DA REDAÇÃO | Cultura&Realidade

A cidade de Cafarnaum esperou que nesta terça-feira, 23, fossem apreciados pelos seus vereadores, os pareceres do Tribunal de Contas dos Municípios – TCM, opinando pela rejeição das contas dos ex-prefeitos Euilson Joaquim da Silva (Wilson Macambira) e Ivanilton Novais, referentes aos exercícios financeiros de 2016 e 2012, respectivamente.

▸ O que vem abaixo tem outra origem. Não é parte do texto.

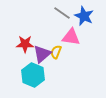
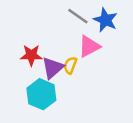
pink triangle: (71, 37) -> (89, 46), turned -36

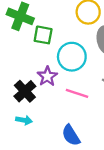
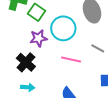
green square: (43, 35) -> (37, 12), turned 30
purple star: (47, 76) -> (38, 38), moved, turned 30

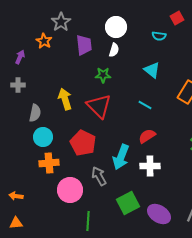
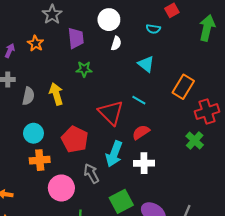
orange star: (44, 41) -> (36, 43), moved
white semicircle: (114, 50) -> (116, 43), moved
green star: (103, 75) -> (84, 69), moved
red triangle: (99, 106) -> (111, 113), moved
gray semicircle: (35, 113) -> (28, 96), moved

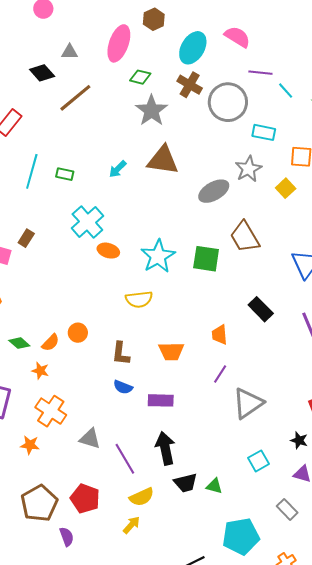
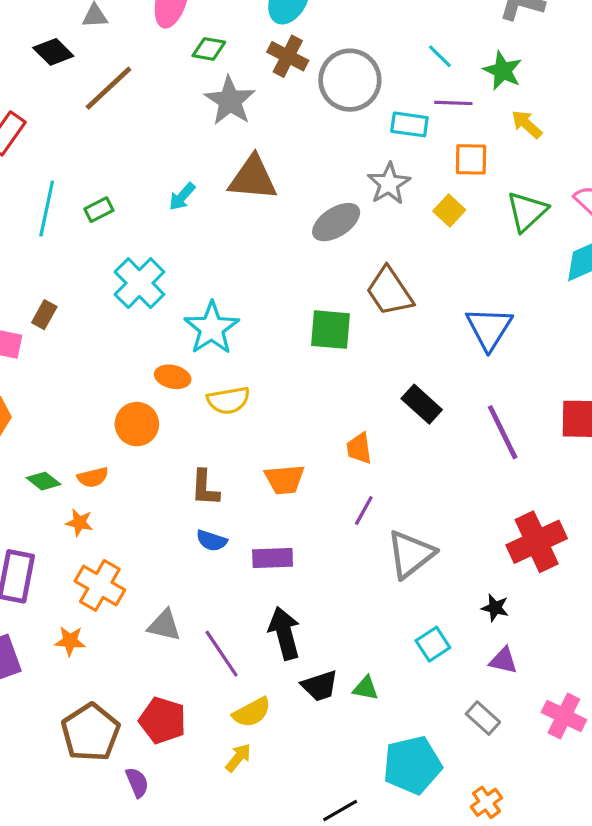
purple line: (260, 73) -> (453, 103), moved
green rectangle: (65, 174) -> (99, 210), turned -36
orange ellipse: (108, 251) -> (173, 377), moved
cyan star: (158, 256) -> (212, 328), moved
orange circle: (78, 333) -> (137, 424), moved, size x1.4
orange semicircle: (51, 343) -> (93, 477), turned 36

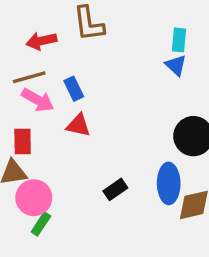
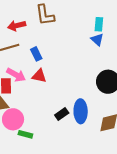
pink arrow: (38, 100) -> (16, 75), moved
blue ellipse: (169, 183) -> (81, 111), moved
green rectangle: (41, 224) -> (25, 134), moved, turned 72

Nas duas contas o TCM encontrou irregularidades consideradas insanáveis por aquele órgão de controle, por desobediência às normas licitatórias estabelecidas pela lei 8666/93, que define regras para realização de licitações e contratos da administração pública.
Segundo o analista Joanderson Aleixo, da Terra Viva Análises&Tendências, “o descumprimento das regras de licitações visam promover privilégios com vantagens a alguém, em prejuízo à lisura dos procedimentos, estabelecendo práticas de corrupção em evidente prejuízo ao erário”.

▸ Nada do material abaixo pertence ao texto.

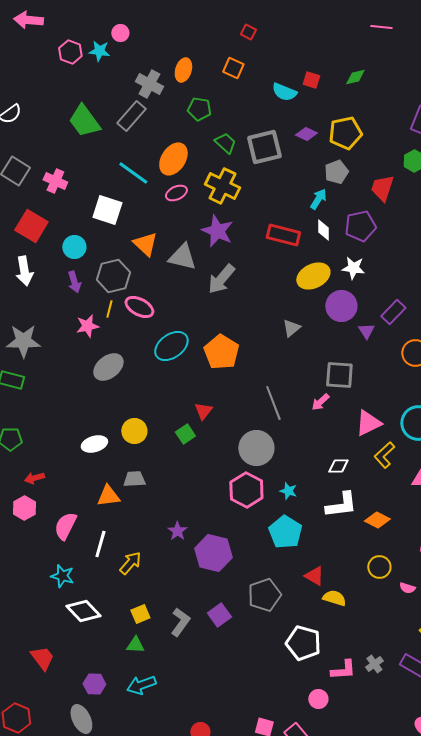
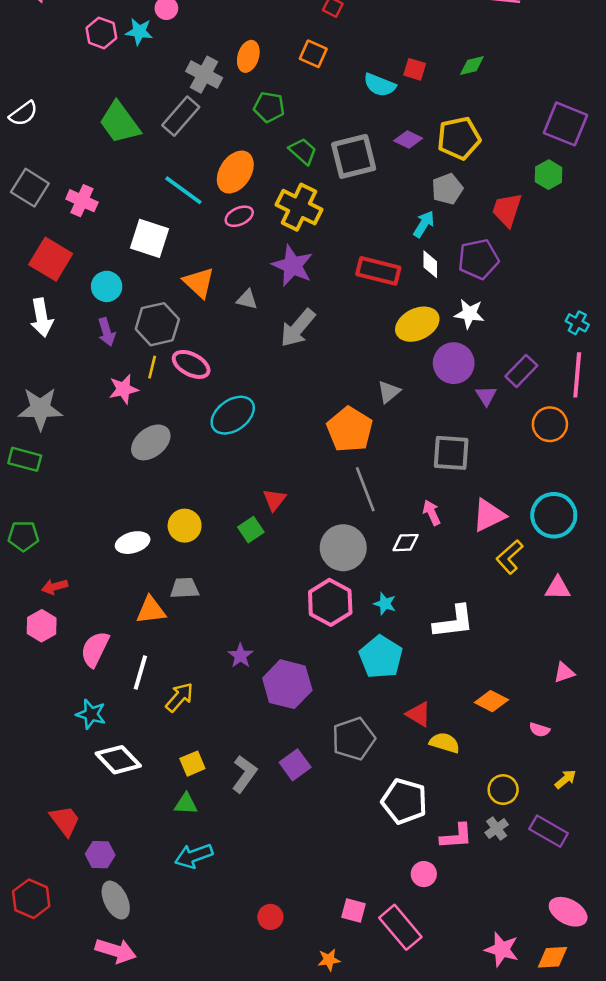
gray triangle: (182, 257) -> (247, 299), size x0.6
orange pentagon: (221, 352) -> (350, 429), moved
pink arrow: (320, 402) -> (432, 513), moved, turned 108
white diamond: (338, 466) -> (406, 543), moved
orange diamond: (377, 520) -> (491, 701), moved
yellow circle: (379, 567) -> (503, 790), moved
purple hexagon: (94, 684) -> (100, 855), moved

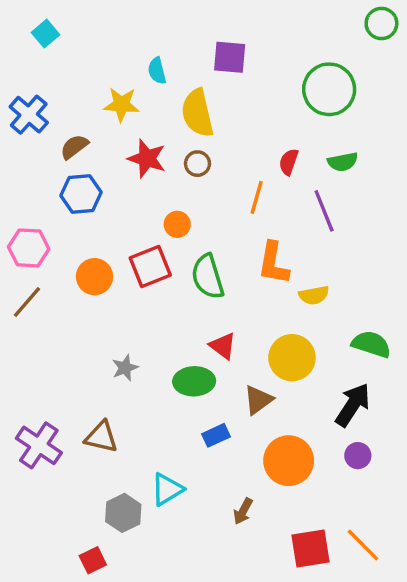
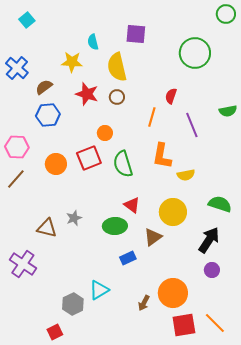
green semicircle: (343, 162) -> (228, 111), moved
brown triangle: (101, 437) -> (47, 228), moved
orange circle: (289, 461) -> (173, 293), moved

FUGA – A Mesa Diretora da Câmara convocou a sessão para as 10h desta terça-feira, com notificação aos ex-gestores, que precisariam, cada um, de contar com dois terços dos votos da casa para derrubar o parecer do TCM. Dos onze parlamentares, compareceram apenas cinco: Roberval dos Barbosa (Presidente do Legislativo), Edivan do Canal, Som Novais, Roberval dos Barbosa, Wilson Coisa Fácil e Dezinho do Recife.

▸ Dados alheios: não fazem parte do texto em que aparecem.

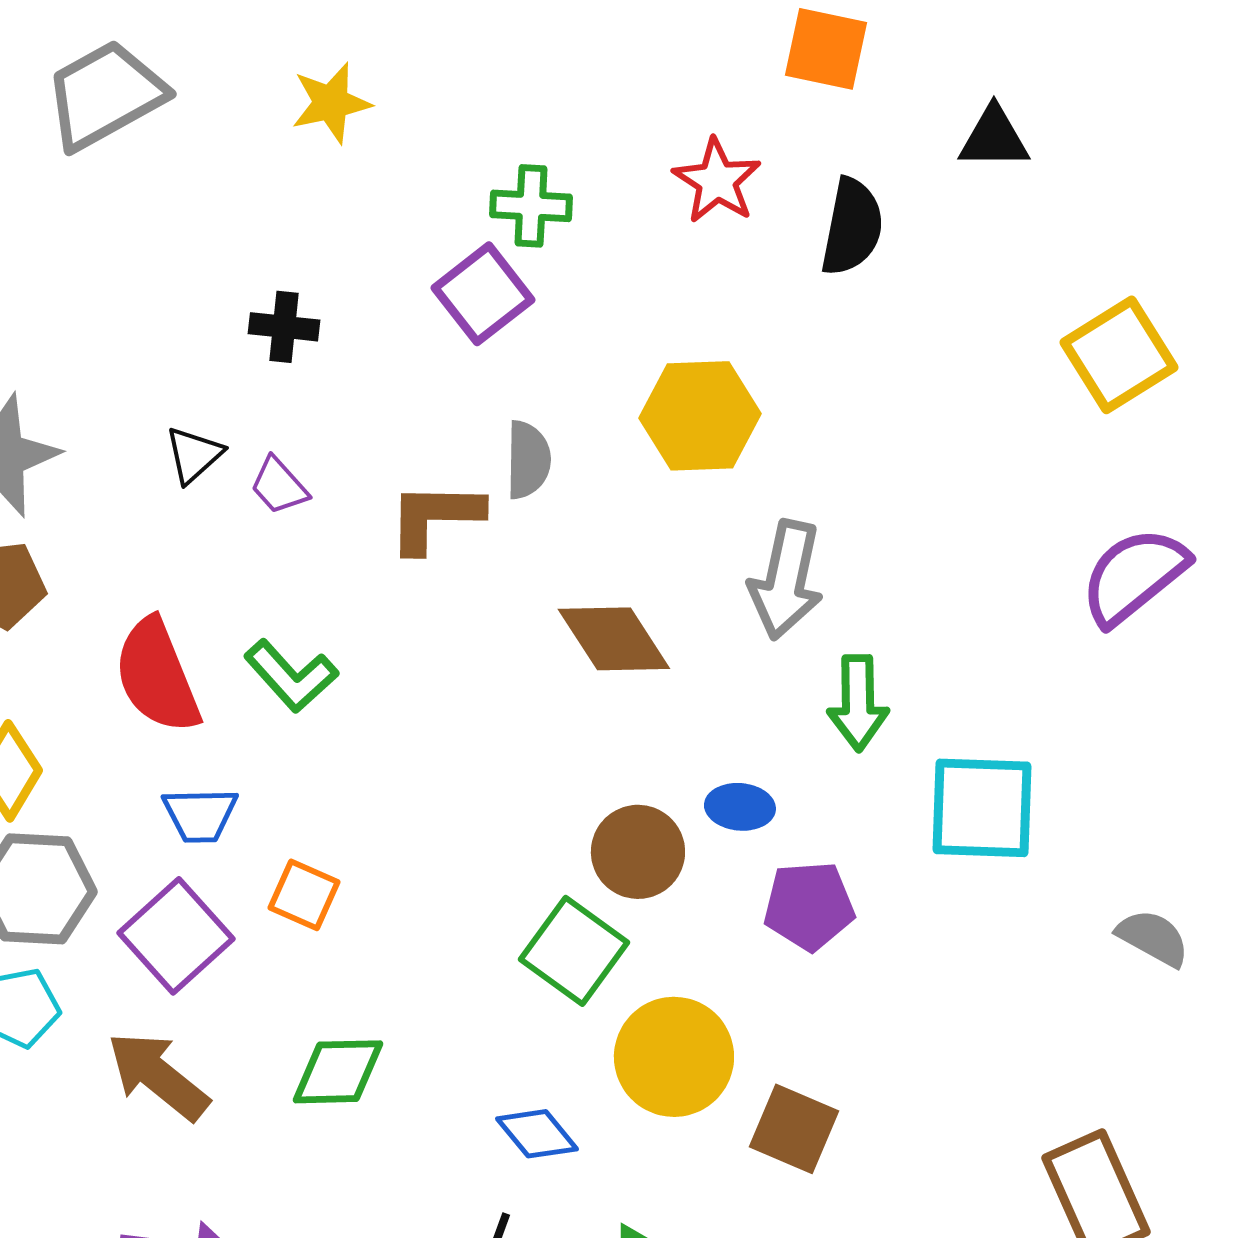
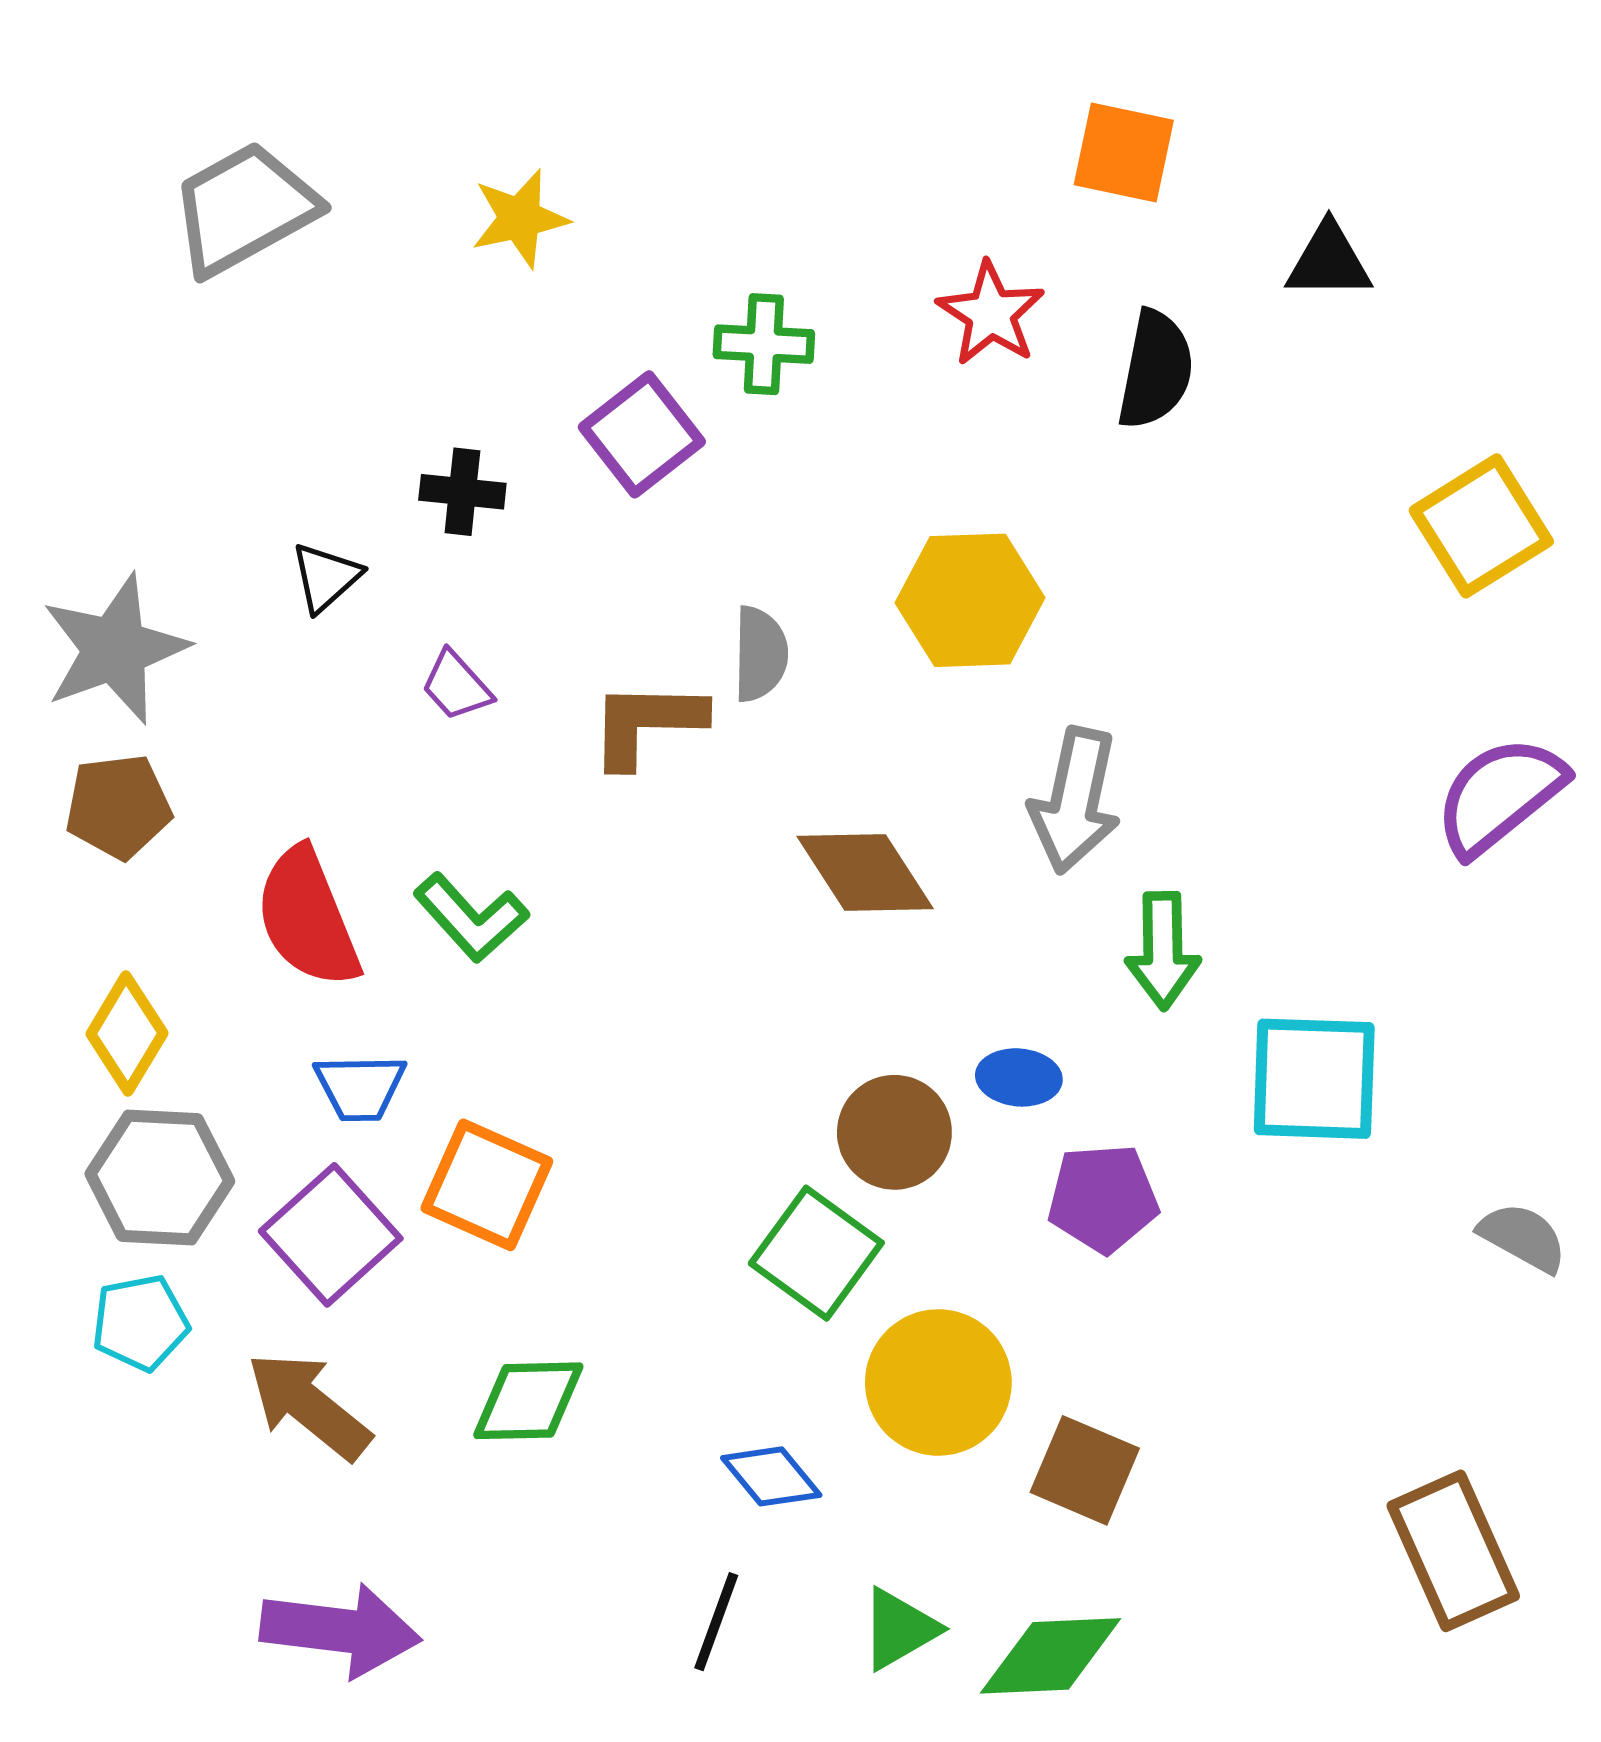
purple square: (483, 294) -> (642, 434), moved
black triangle: (194, 455) -> (326, 577), moved
orange square: (304, 895) -> (487, 1185), size x1.5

Ausentes, os vereadores Márcio, Galego do Gás, Genilson, Pedro Cão, Gildete e Cida logo viraram memes nas redes sociais e listas de transmissão. Um card com os dizeres “Cafarnaum Urgente! PROCURA-SE os vereadores fujões”, contendo nomes e fotos dos vereadores ausentes logo começou a circular.
Os vereadores ausentes foram na contramão de uma das suas missões fundamentais, que é apreciar as contas dos prefeitos e votar. “Convoquei a sessão com a pauta definida. No dia, local e horário marcados, lá eu estava para cumprir minha obrigação. Porém não houve quórum para instalação da sessão. Após 3 convocações sem comparecimento, os vereadores ausentes poderão responder administrativamente e perder seus mandatos. Mas a próxima convocação agora só depois do recesso parlamentar!”, esclarece Roberval.